Traceback (most recent call last):
  File "/usr/local/Anaconda/envs/py3.6/lib/python3.6/multiprocessing/pool.py", line 119, in worker
    result = (True, func(*args, **kwds))
  File "/usr/local/Anaconda/envs/py3.6/lib/python3.6/multiprocessing/pool.py", line 44, in mapstar
    return list(map(*args))
  File "tools/hero/hero.py", line 70, in unpack_arguments
    return parse_fastgear(arg_list[0], arg_list[1], arg_list[2])
  File "tools/hero/hero.py", line 123, in parse_fastgear
    return parse_recombination(fastgear_path, Genome, gene_name)
  File "tools/hero/hero.py", line 190, in parse_recombination
    if fragment_len < length or (math.e**logbf) < bayes or d_lineage == external_donor:
OverflowError: (34, 'Numerical result out of range')
"""

The above exception was the direct cause of the following exception:

Traceback (most recent call last):
  File "tools/hero/hero.py", line 653, in <module>
    recombination_events = pool.map(unpack_arguments, genes)
  File "/usr/local/Anaconda/envs/py3.6/lib/python3.6/multiprocessing/pool.py", line 266, in map
    return self._map_async(func, iterable, mapstar, chunksize).get()
  File "/usr/local/Anaconda/envs/py3.6/lib/python3.6/multiprocessing/pool.py", line 644, in get
    raise self._value
OverflowError: (34, 'Numerical result out of range')
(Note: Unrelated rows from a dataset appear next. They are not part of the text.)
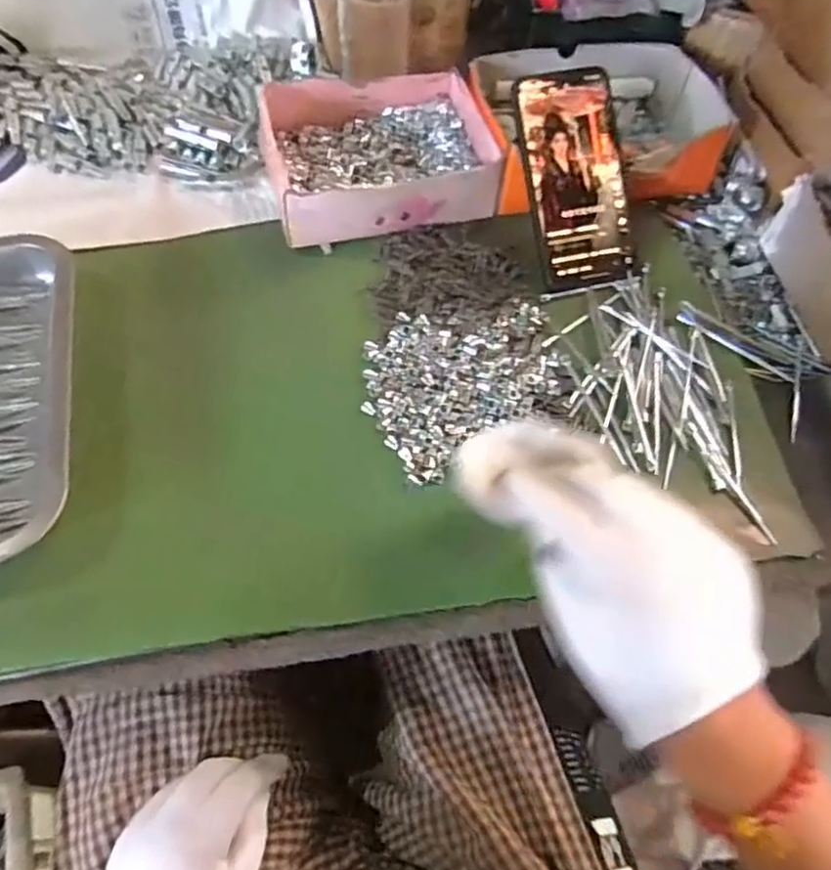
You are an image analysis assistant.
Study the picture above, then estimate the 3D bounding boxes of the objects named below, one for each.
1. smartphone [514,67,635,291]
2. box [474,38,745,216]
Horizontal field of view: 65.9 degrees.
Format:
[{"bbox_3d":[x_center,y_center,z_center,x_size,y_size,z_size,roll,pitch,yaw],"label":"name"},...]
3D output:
[{"bbox_3d":[0.123,-0.195,0.489,0.074,0.008,0.160,-11,95,-8],"label":"smartphone"},{"bbox_3d":[0.158,-0.265,0.555,0.207,0.066,0.160,-10,60,-7],"label":"box"}]

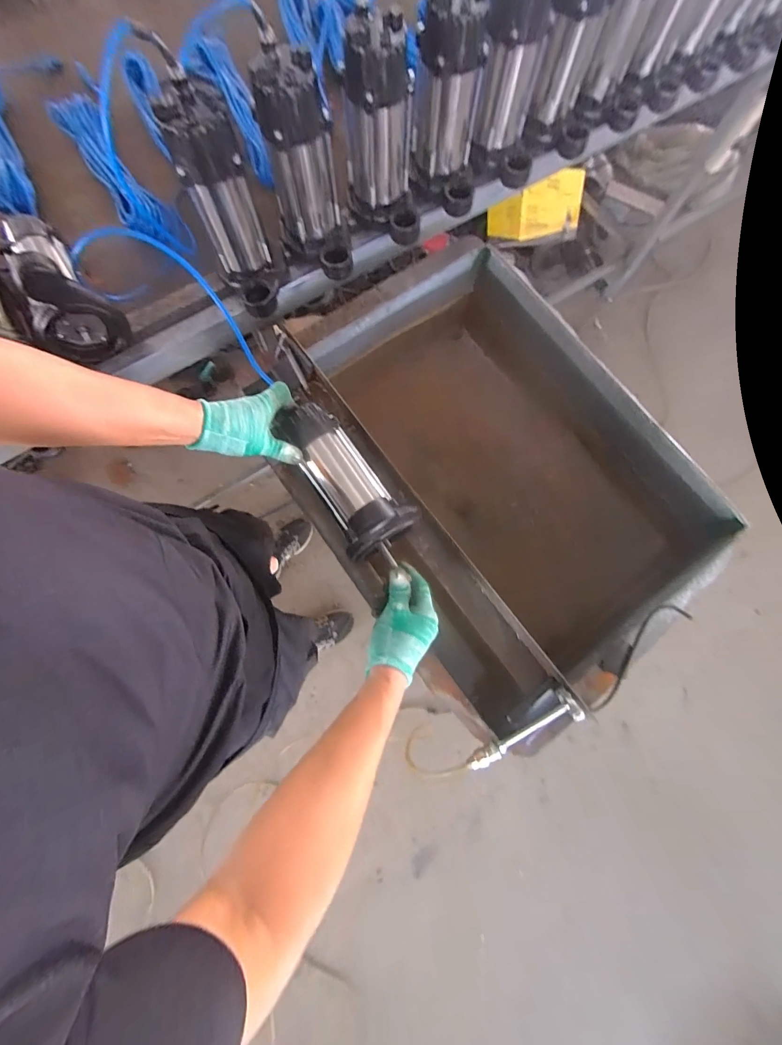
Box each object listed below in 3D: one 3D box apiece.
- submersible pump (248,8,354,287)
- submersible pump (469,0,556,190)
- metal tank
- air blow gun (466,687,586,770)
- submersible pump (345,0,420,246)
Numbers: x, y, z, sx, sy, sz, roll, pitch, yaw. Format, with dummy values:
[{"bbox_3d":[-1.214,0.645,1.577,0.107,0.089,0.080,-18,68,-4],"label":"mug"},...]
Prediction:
[{"bbox_3d":[-0.138,-0.547,0.591,0.112,0.236,0.185,-14,78,-5],"label":"submersible pump"},{"bbox_3d":[0.217,-0.757,0.646,0.133,0.233,0.108,16,77,2],"label":"submersible pump"},{"bbox_3d":[0.162,-0.080,0.749,0.586,0.309,0.742,-39,81,-9],"label":"metal tank"},{"bbox_3d":[0.184,0.297,0.523,0.176,0.030,0.033,-34,80,4],"label":"air blow gun"},{"bbox_3d":[-0.013,-0.610,0.601,0.121,0.227,0.137,-4,77,-2],"label":"submersible pump"}]

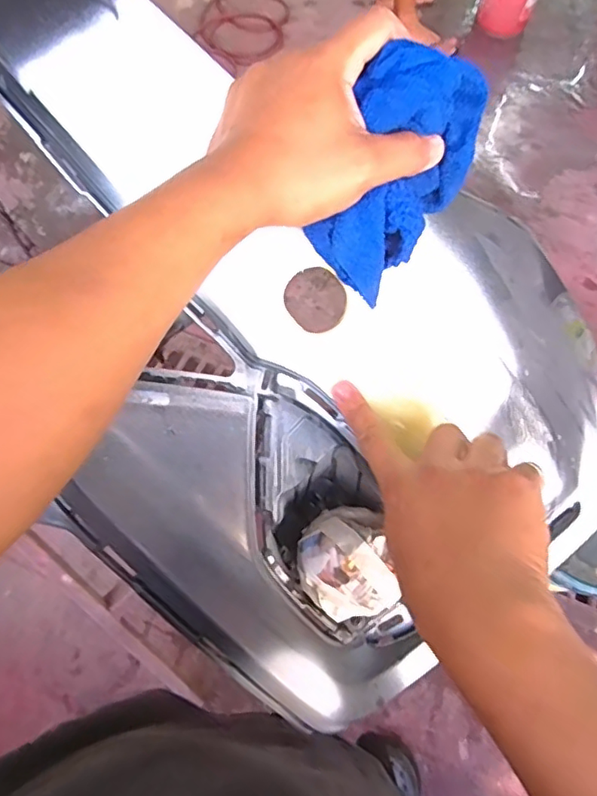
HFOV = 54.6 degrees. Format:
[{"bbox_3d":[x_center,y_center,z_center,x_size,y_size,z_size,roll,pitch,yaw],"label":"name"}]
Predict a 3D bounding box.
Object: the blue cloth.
[{"bbox_3d":[0.061,-0.142,0.357,0.063,0.105,0.121,37,68,14],"label":"blue cloth"}]

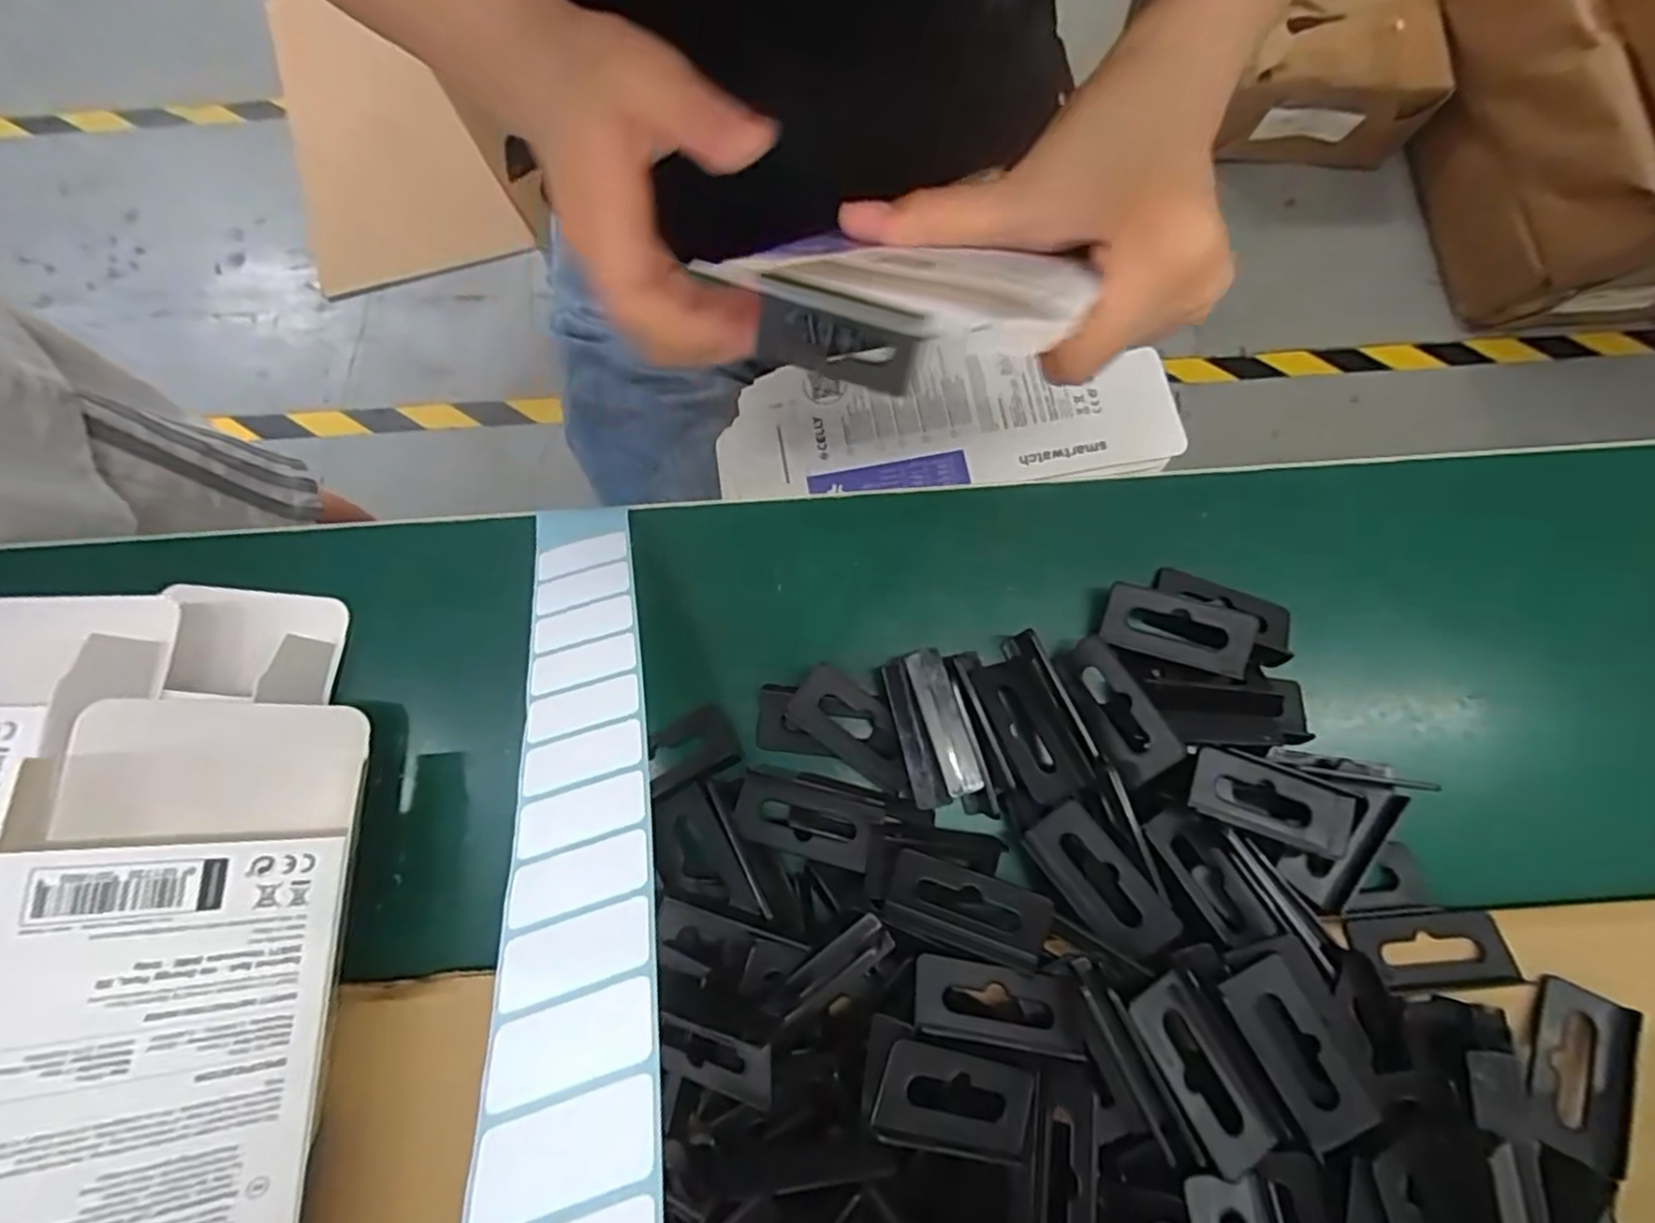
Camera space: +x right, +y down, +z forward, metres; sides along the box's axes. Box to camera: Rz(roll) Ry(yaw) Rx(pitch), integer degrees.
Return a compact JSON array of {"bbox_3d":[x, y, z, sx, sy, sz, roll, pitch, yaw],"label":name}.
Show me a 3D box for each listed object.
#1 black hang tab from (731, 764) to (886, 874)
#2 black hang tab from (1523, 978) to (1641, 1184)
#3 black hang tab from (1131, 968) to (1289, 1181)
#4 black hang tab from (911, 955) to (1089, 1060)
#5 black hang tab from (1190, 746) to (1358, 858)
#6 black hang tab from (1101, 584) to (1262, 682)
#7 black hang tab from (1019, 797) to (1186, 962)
[{"bbox_3d":[-0.007,0.066,0.233,0.046,0.008,0.025,13,80,2],"label":"black hang tab"},{"bbox_3d":[0.223,0.136,0.214,0.023,0.005,0.048,17,65,30],"label":"black hang tab"},{"bbox_3d":[0.104,0.126,0.199,0.021,0.011,0.044,-27,81,-5],"label":"black hang tab"},{"bbox_3d":[0.048,0.111,0.204,0.046,0.008,0.022,9,45,1],"label":"black hang tab"},{"bbox_3d":[0.143,0.061,0.228,0.058,0.005,0.022,19,82,-3],"label":"black hang tab"},{"bbox_3d":[0.118,0.006,0.245,0.047,0.006,0.022,15,96,10],"label":"black hang tab"},{"bbox_3d":[0.084,0.082,0.222,0.022,0.004,0.047,-44,67,18],"label":"black hang tab"}]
Is it because you are using floats?

Dx-wmc commented 1 year ago

Thank you so much for your thorough explanations and help. I ran it and get the following error:

multiprocessing.pool.RemoteTraceback:
"""
Traceback (most recent call last):
  File "/usr/local/Anaconda/envs/py3.6/lib/python3.6/multiprocessing/pool.py", line 119, in worker
    result = (True, func(*args, **kwds))
  File "/usr/local/Anaconda/envs/py3.6/lib/python3.6/multiprocessing/pool.py", line 44, in mapstar
    return list(map(*args))
  File "tools/hero/hero.py", line 70, in unpack_arguments
    return parse_fastgear(arg_list[0], arg_list[1], arg_list[2])
  File "tools/hero/hero.py", line 123, in parse_fastgear
    return parse_recombination(fastgear_path, Genome, gene_name)
  File "tools/hero/hero.py", line 190, in parse_recombination
    if fragment_len < length or (math.e**logbf) < bayes or d_lineage == external_donor:
OverflowError: (34, 'Numerical result out of range')
"""

The above exception was the direct cause of the following exception:

Traceback (most recent call last):
  File "tools/hero/hero.py", line 653, in <module>
    recombination_events = pool.map(unpack_arguments, genes)
  File "/usr/local/Anaconda/envs/py3.6/lib/python3.6/multiprocessing/pool.py", line 266, in map
    return self._map_async(func, iterable, mapstar, chunksize).get()
  File "/usr/local/Anaconda/envs/py3.6/lib/python3.6/multiprocessing/pool.py", line 644, in get
    raise self._value
OverflowError: (34, 'Numerical result out of range')

Is it because you are using floats?

I encountered the same problem when I was running the last step of hero. Where did the question go wrong? Is there a solution?

ntromas commented 1 year ago

Hi! Same issue here... Any solution to fix this? Thanks!